● Task to complete: Print all entries below exactly as they appear.

● Data supplied:
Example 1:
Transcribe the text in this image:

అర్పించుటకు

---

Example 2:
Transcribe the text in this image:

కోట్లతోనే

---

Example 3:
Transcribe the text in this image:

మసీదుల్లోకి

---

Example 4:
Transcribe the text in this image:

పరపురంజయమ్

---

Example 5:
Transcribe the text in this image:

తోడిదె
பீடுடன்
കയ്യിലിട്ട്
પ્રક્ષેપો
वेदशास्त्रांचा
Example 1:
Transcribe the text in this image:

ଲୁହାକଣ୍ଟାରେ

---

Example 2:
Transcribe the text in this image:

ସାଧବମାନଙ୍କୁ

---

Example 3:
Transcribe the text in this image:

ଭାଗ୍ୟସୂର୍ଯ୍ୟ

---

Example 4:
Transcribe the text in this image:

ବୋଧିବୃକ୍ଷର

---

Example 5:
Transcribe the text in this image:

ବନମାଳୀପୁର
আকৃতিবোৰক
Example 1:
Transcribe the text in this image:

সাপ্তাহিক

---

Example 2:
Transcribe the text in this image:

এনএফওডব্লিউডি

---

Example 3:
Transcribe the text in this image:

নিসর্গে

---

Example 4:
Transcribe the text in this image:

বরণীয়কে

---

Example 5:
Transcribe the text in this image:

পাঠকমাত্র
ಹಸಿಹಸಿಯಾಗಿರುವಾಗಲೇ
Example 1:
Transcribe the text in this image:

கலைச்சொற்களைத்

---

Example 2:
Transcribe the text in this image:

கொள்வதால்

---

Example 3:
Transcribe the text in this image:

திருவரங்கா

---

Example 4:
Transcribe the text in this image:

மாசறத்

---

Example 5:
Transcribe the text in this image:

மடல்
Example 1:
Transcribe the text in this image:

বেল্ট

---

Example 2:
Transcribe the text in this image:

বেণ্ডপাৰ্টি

● Answer box:
Example 1:
Transcribe the text in this image:

అర్పించుటకు

---

Example 2:
Transcribe the text in this image:

కోట్లతోనే

---

Example 3:
Transcribe the text in this image:

మసీదుల్లోకి

---

Example 4:
Transcribe the text in this image:

పరపురంజయమ్

---

Example 5:
Transcribe the text in this image:

తోడిదె
பீடுடன்
കയ്യിലിട്ട്
પ્રક્ષેપો
वेदशास्त्रांचा
Example 1:
Transcribe the text in this image:

ଲୁହାକଣ୍ଟାରେ

---

Example 2:
Transcribe the text in this image:

ସାଧବମାନଙ୍କୁ

---

Example 3:
Transcribe the text in this image:

ଭାଗ୍ୟସୂର୍ଯ୍ୟ

---

Example 4:
Transcribe the text in this image:

ବୋଧିବୃକ୍ଷର

---

Example 5:
Transcribe the text in this image:

ବନମାଳୀପୁର
আকৃতিবোৰক
Example 1:
Transcribe the text in this image:

সাপ্তাহিক

---

Example 2:
Transcribe the text in this image:

এনএফওডব্লিউডি

---

Example 3:
Transcribe the text in this image:

নিসর্গে

---

Example 4:
Transcribe the text in this image:

বরণীয়কে

---

Example 5:
Transcribe the text in this image:

পাঠকমাত্র
ಹಸಿಹಸಿಯಾಗಿರುವಾಗಲೇ
Example 1:
Transcribe the text in this image:

கலைச்சொற்களைத்

---

Example 2:
Transcribe the text in this image:

கொள்வதால்

---

Example 3:
Transcribe the text in this image:

திருவரங்கா

---

Example 4:
Transcribe the text in this image:

மாசறத்

---

Example 5:
Transcribe the text in this image:

மடல்
Example 1:
Transcribe the text in this image:

বেল্ট

---

Example 2:
Transcribe the text in this image:

বেণ্ডপাৰ্টি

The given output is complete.